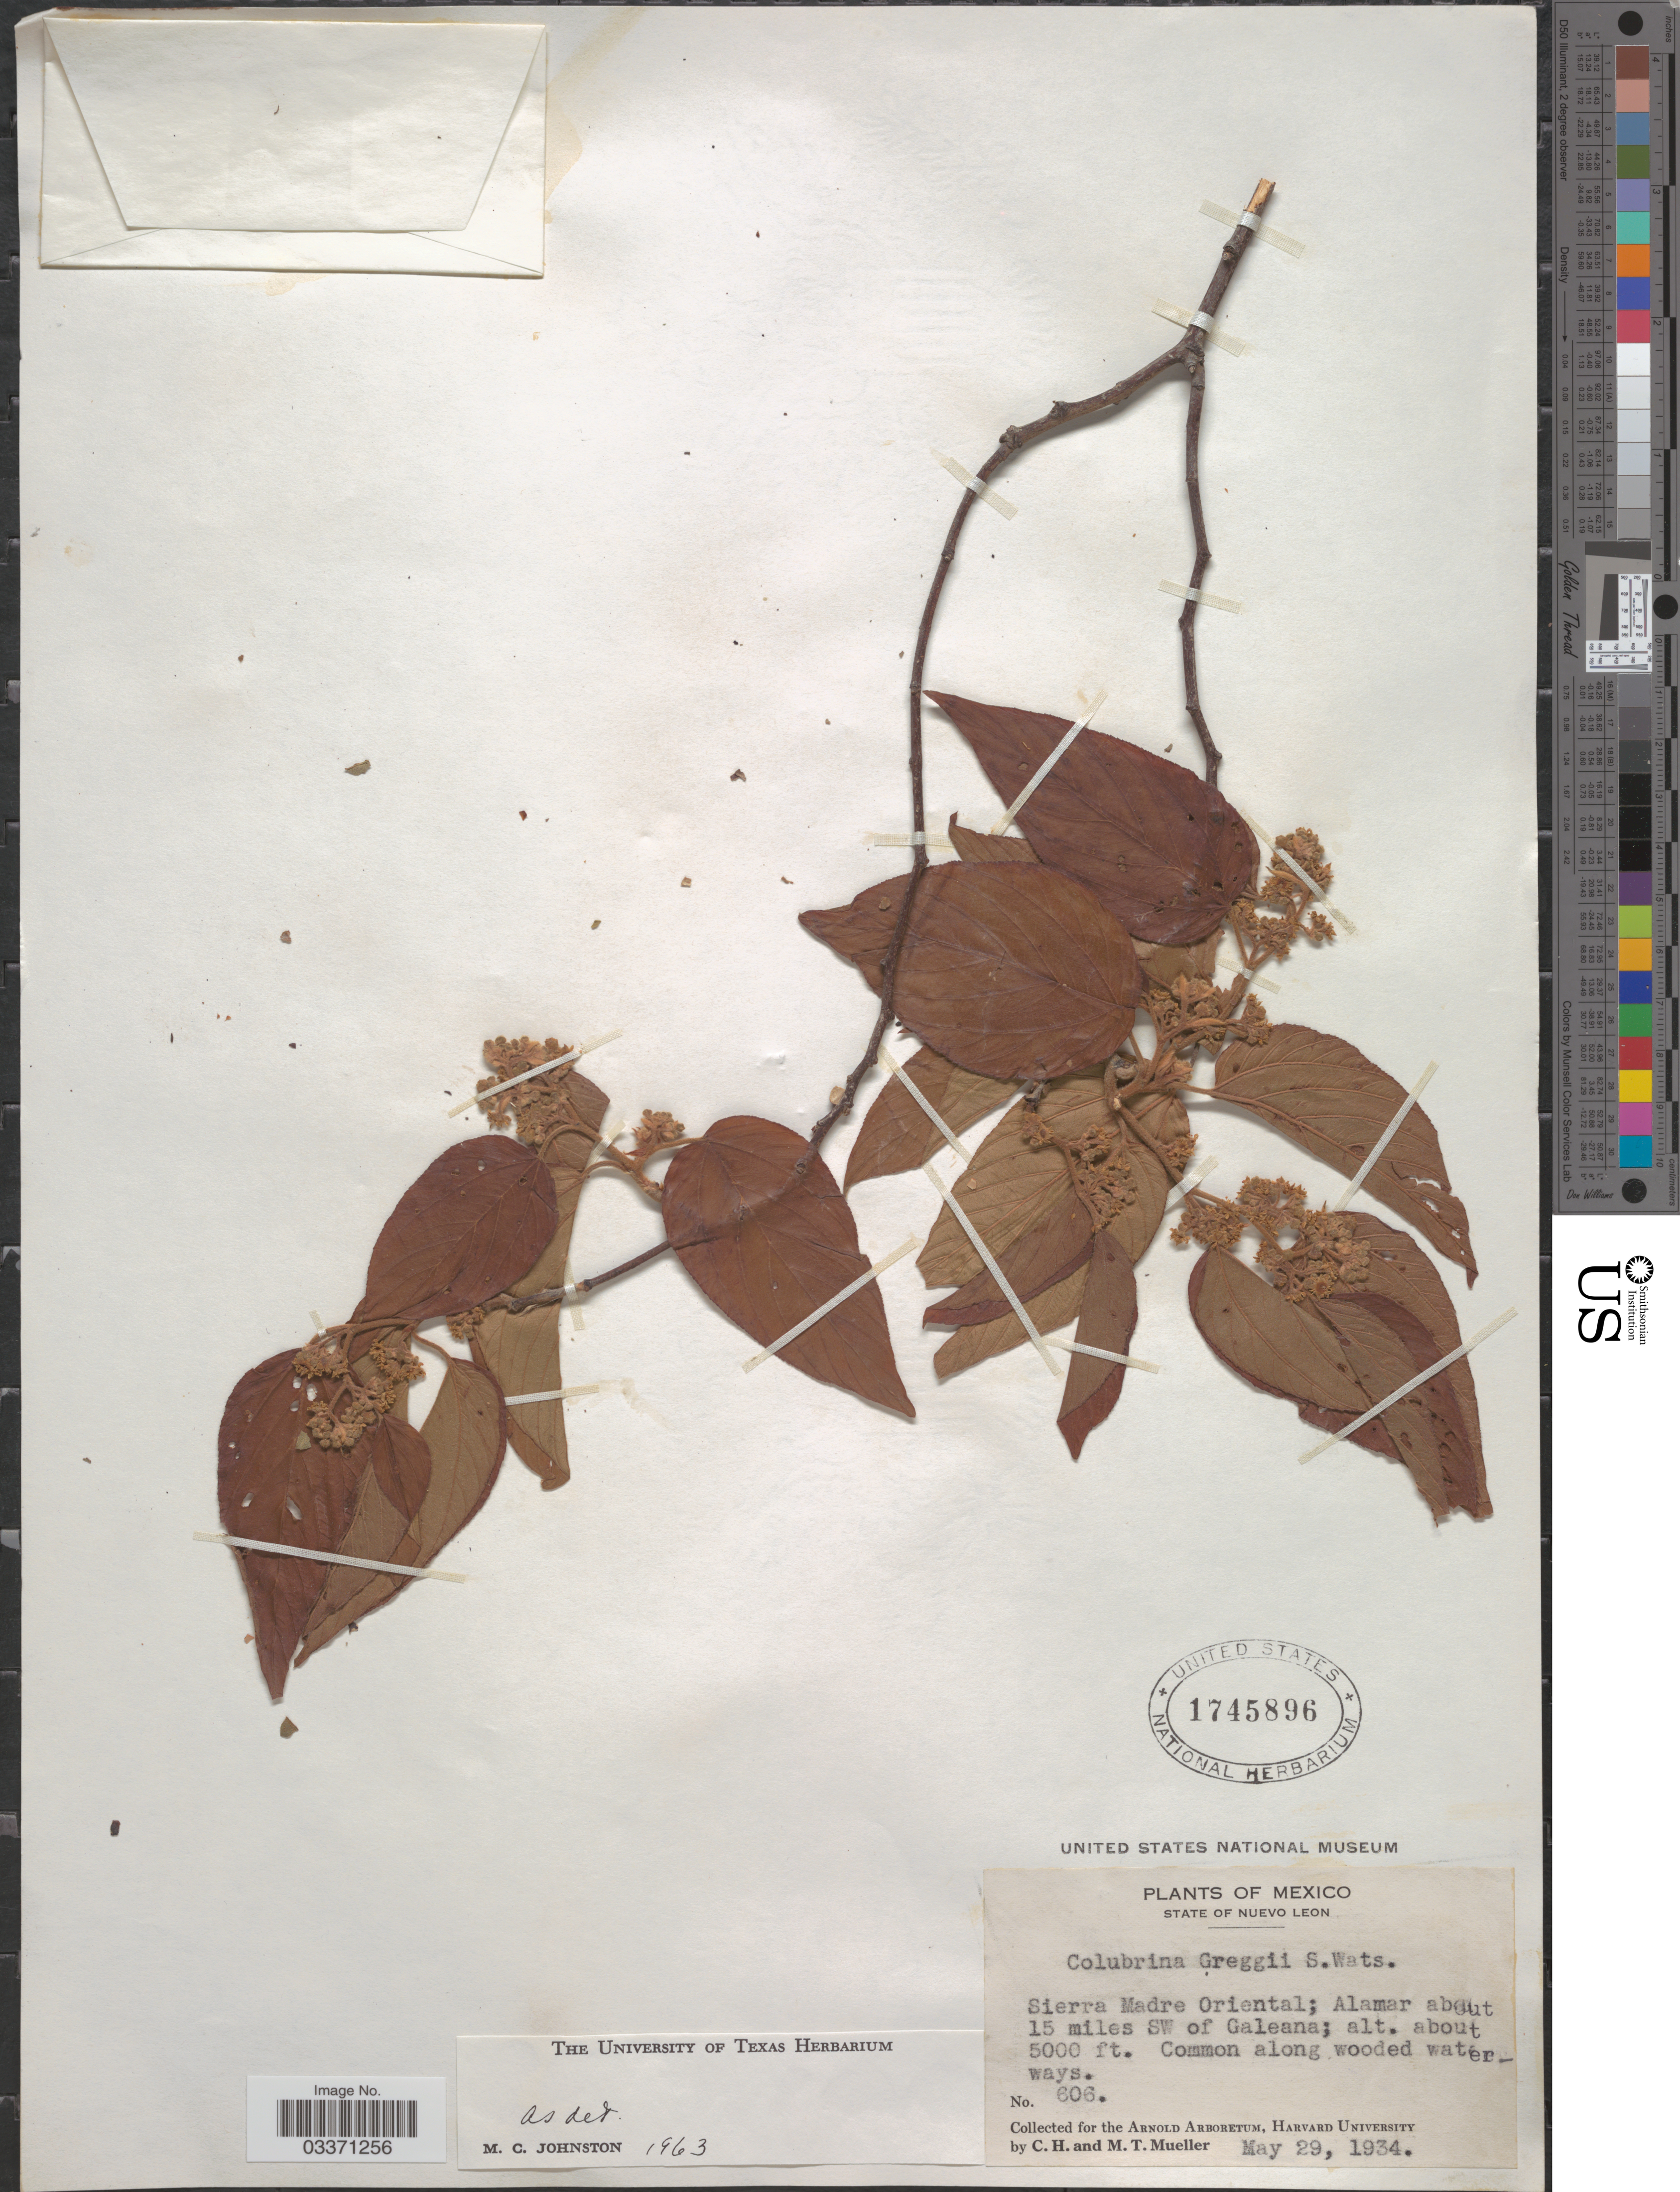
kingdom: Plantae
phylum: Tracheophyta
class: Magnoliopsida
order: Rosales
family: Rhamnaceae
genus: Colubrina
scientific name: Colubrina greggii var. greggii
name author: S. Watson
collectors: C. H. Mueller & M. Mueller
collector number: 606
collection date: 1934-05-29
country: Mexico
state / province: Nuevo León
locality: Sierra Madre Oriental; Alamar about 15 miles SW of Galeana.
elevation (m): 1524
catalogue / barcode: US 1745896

__EXERCISE DETAILS__
Starting with the line that contains "family: Rhamnaceae" and continuing through the end of the records, repeat every line word for word.

__FULL ANSWER__
family: Rhamnaceae
genus: Colubrina
scientific name: Colubrina greggii var. greggii
name author: S. Watson
collectors: C. H. Mueller & M. Mueller
collector number: 606
collection date: 1934-05-29
country: Mexico
state / province: Nuevo León
locality: Sierra Madre Oriental; Alamar about 15 miles SW of Galeana.
elevation (m): 1524
catalogue / barcode: US 1745896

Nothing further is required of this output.